Perspectives in Sustainability, Quarterly Newsletter

As we publish, world leaders and climate reporters are gathered in Dubai for the 28th United Nations Climate Conference, COP28. On the docket this year is the call for member countries to triple renewable energy capacity and double energy savings by 2030. The deal led by the United States, the EU, and the UAE, garnered support from over 60 countries earlier this month. 

Why the urgency? With rapid action to slash greenhouse gas emissions (GHGs) today we can still limit future warming and its associated risks. The rise of renewables – and decreased use of coal, oil, and natural gas – are key to getting us there.

A Continuing Downward Trend in WFU Energy Use. 

Wake Forest’s Facilities & Campus Services Utilities Operations team continually monitors and manages Wake Forest’s emissions, prioritizing opportunities for building renewal and energy efficiency to draw down our own GHG footprint. This is Phase I of our comprehensive climate action plan. In FY23, Wake Forest achieved a 46% reduction in total GHGs from its 2007 baseline. This considerable reduction carries forward an impressive downward trend that accelerated in FY20 when many classroom buildings were largely closed due to the COVID-19 pandemic.

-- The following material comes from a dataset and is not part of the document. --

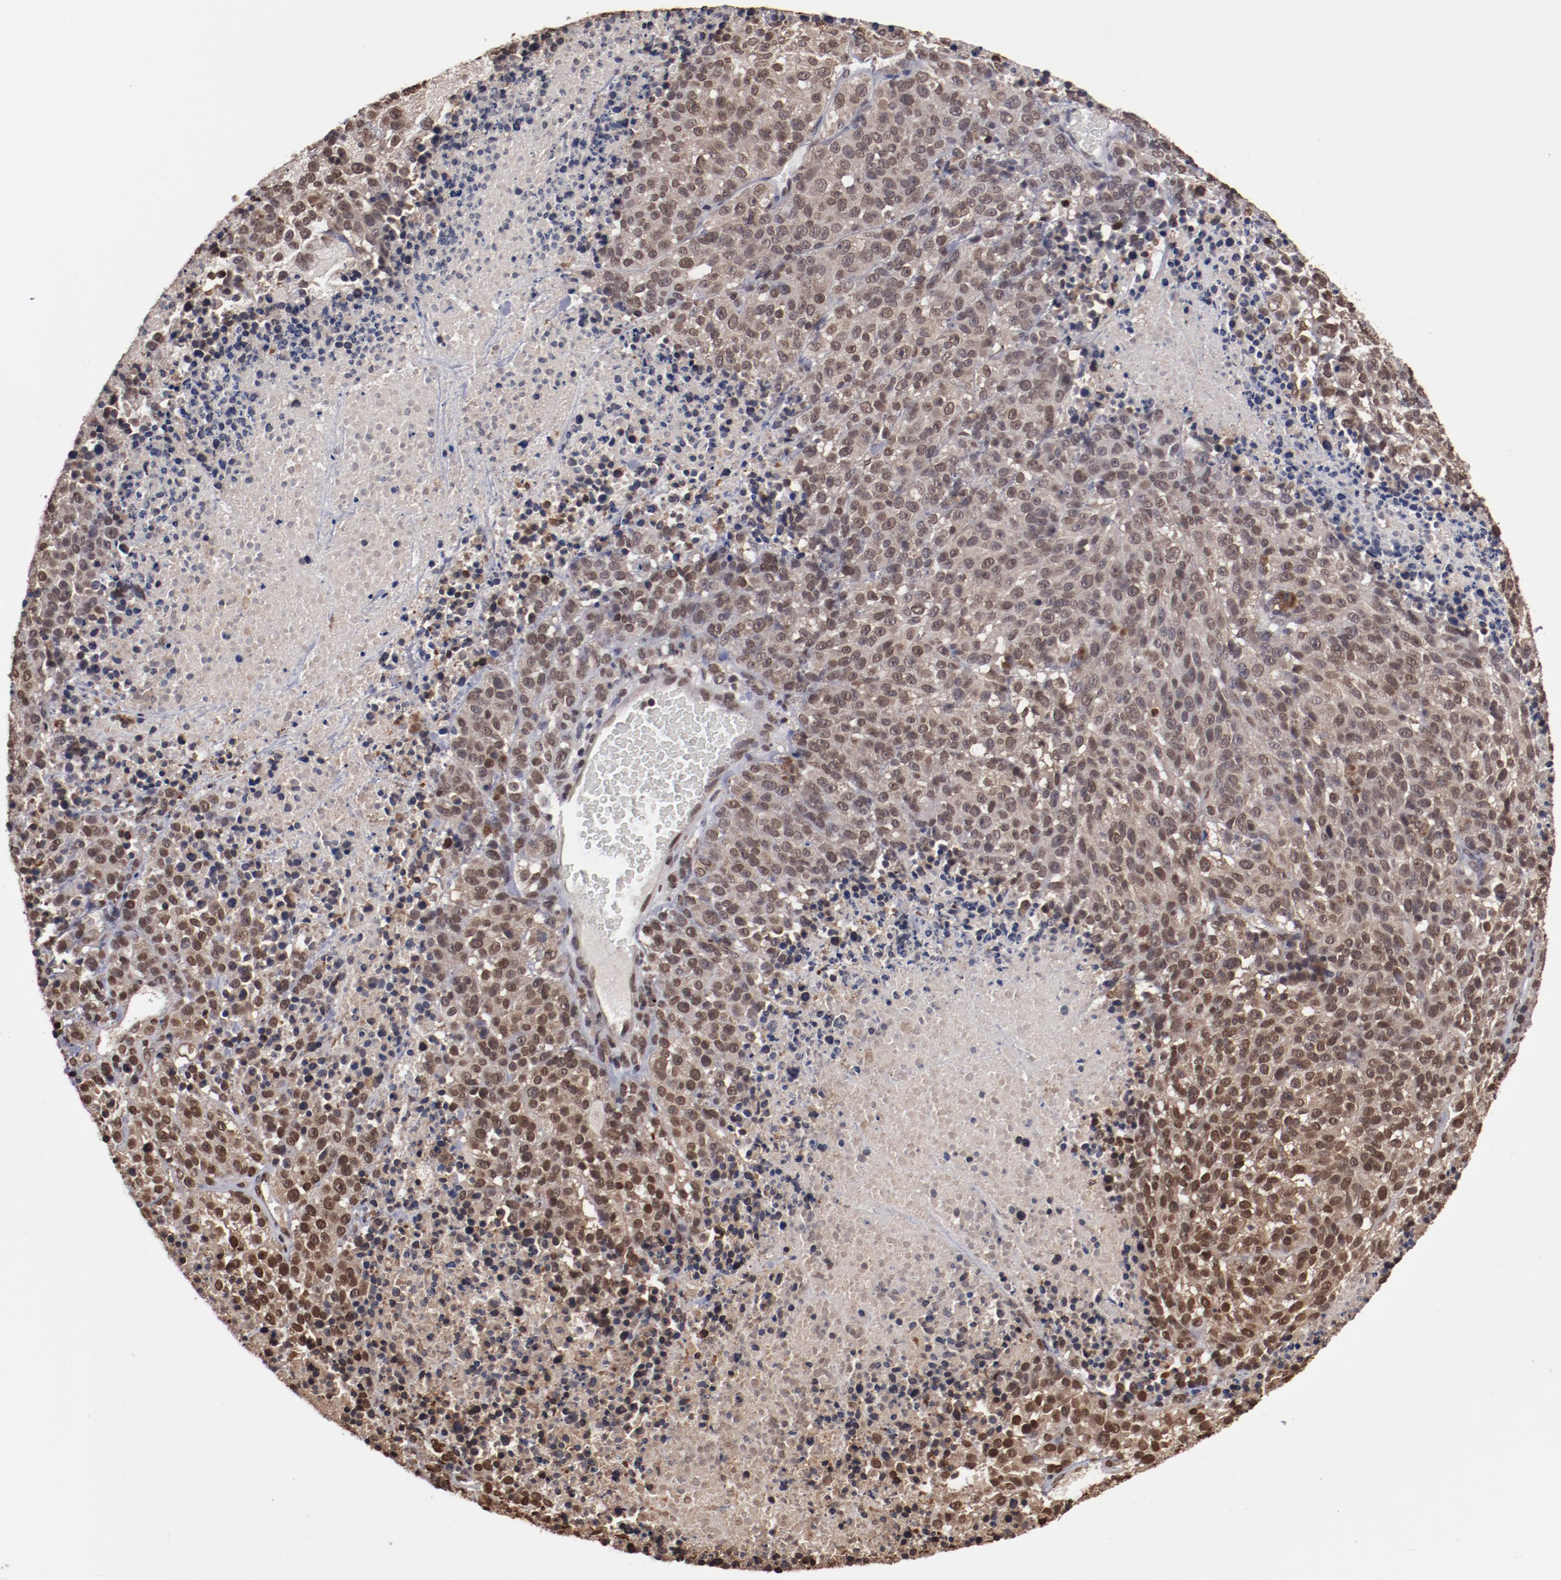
{"staining": {"intensity": "moderate", "quantity": ">75%", "location": "nuclear"}, "tissue": "melanoma", "cell_type": "Tumor cells", "image_type": "cancer", "snomed": [{"axis": "morphology", "description": "Malignant melanoma, Metastatic site"}, {"axis": "topography", "description": "Cerebral cortex"}], "caption": "Immunohistochemical staining of human malignant melanoma (metastatic site) reveals medium levels of moderate nuclear staining in approximately >75% of tumor cells.", "gene": "AKT1", "patient": {"sex": "female", "age": 52}}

But for all institutions like WFU who have made significant efficiency gains, there are finite remaining opportunities to decrease the GHG footprint through investments in energy efficiency and building renewal alone.  

Enter the renewable energy transition.

For the first time, this year’s World Energy Outlook states that fossil fuel use is declining. The International Energy Association (IEA) predicts that demand for oil, natural gas, and coal will peak by 2030. By contrast, 80% of new power generation capacity will be from renewable energy sources by the same time, the IEA says. And solar will account for more than half of this expansion.

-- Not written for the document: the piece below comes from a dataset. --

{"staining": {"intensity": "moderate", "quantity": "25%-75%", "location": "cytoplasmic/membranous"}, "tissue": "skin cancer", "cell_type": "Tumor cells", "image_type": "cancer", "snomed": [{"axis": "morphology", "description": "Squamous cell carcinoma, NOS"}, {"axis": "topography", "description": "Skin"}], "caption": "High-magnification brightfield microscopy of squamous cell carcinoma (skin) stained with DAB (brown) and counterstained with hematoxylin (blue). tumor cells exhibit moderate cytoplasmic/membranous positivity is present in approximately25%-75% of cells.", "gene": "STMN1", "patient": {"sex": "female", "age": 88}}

Taking Advantage of the Inflation Reduction Act. 

It’s no secret that renewables are the fastest growing energy sources in the United States, increasing 42% from 2010 to 2020 and up 90% from 2000 to 2020. This growth in recent years is thanks in part to the Inflation Reduction Act (IRA). The IRA is the largest investment in clean energy and climate mitigation in U.S. history. It contains tax credits to spur the transition to a clean energy economy. Through the IRA, home investors in renewable energy may qualify for the Residential Clean Energy Tax Credit. Commercial renewable energy project developers also benefit from IRA credits. 

Reaching Net Zero in Higher Education. 

In higher education, just as in the private sector, renewable energy plays an important role in reaching net zero emissions. Over half of Wake Forest’s GHG emissions in FY23 resulted from the electricity used to power our campus (Scope 2 emissions). Investments in renewable energy equivalent to our annual electrical demand could offset 100% of the University’s Scope 2 emissions. Such a deal could put Wake Forest at least 75% of the way toward climate neutrality, according to conservative estimates.